Randall Kennedy, a leading scholar on race issues, will speak Wednesday, April 27, at 5 p.m. in the Nott Memorial.
His talk, “The Racial Promised Land? Creating a Racially Just Social Order,” is part of the Presidential Forum on Diversity series. The lecture is free and open to the public.
The Michael R. Klein Professor at Harvard Law School, Kennedy earned his A.B. in history from Princeton and attended the University of Oxford as a Rhodes Scholar. He earned a J.D. from Yale Law School, where he was editor of the Yale Law Journal.
Kennedy served as a law clerk for Judge J. Skelly Wright of the U.S Court of Appeals and for Justice Thurgood Marshall of the U.S Supreme Court.

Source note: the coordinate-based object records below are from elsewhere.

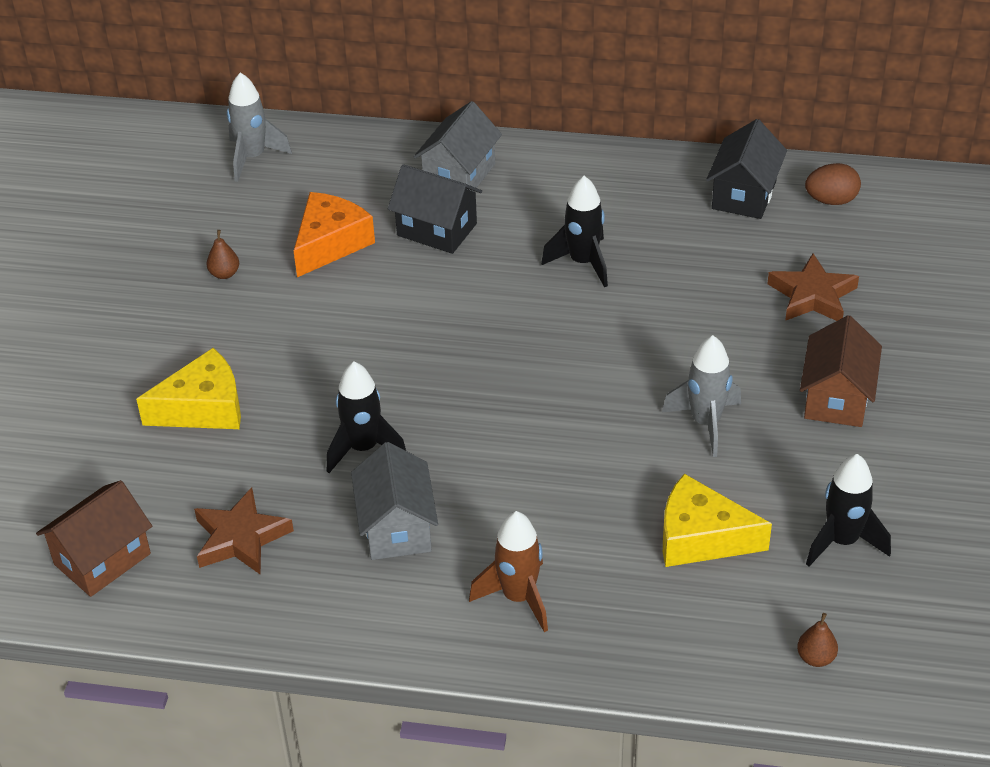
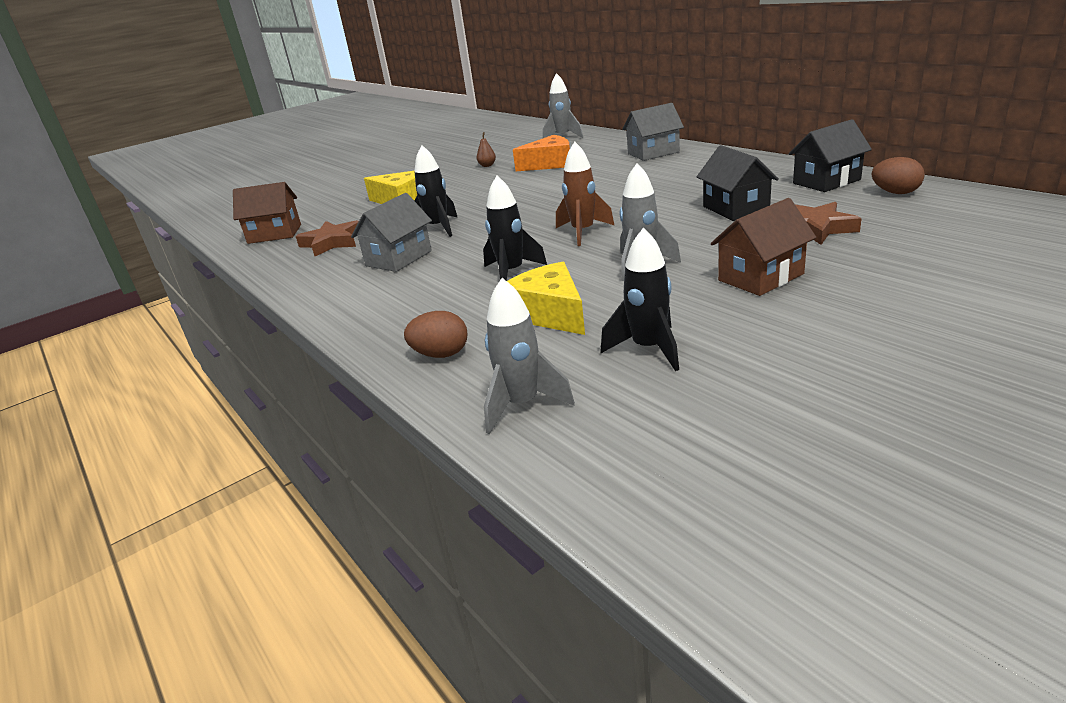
camera: 45 degrees right, 15 degrees down
black house [388,164,482,254] -> black house moved to [697,145,779,221]
brown rocket [469,511,548,632] -> brown rocket moved to [556,142,614,246]
black rocket [541,176,608,287] -> black rocket moved to [483,176,547,280]
brown pear [797,613,838,667] -> grey rocket [484,278,575,434]
none -> brown egg [404,311,468,358]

He is the author of numerous books, including “For Discrimination: Race, Affirmative Action and the Law,” “The Persistence of the Color Line: Racial Politics and the Obama Presidency,” “Sellout: The Politics of Racial Betrayal,” “Interracial Intimacies: Sex, Marriage, Identity and Adoption” and the controversial bestseller “Nigger: The Strange Career of a Troublesome Word.”
His book "Race, Crime and the Law" won the Robert F. Kennedy Book Award in 1998 for the work best representing the late politician's commitment to justice.
Kennedy is a member of the bars of the District of Columbia and the Supreme Court of the United States. He is also a member of the American Law Institute, the American Academy of Arts and Sciences and the American Philosophical Association. He is a trustee emeritus of Princeton University.
The Presidential Forum on Diversity was established in 2006 by President Stephen C. Ainlay to bring in notable speakers on a wide range of topics that promote diversity and inclusiveness.
Previous speakers have included poet Maya Angelou, journalist and television news anchor John Quiñones, Eugene Robinson, a Pulitzer Prize-winning Washington Post columnist faith leader Eboo Patel, Broadway star Anthony Rapp, actress Marlee Matlin and Rob King, who oversees ESPN’s SportsCenter.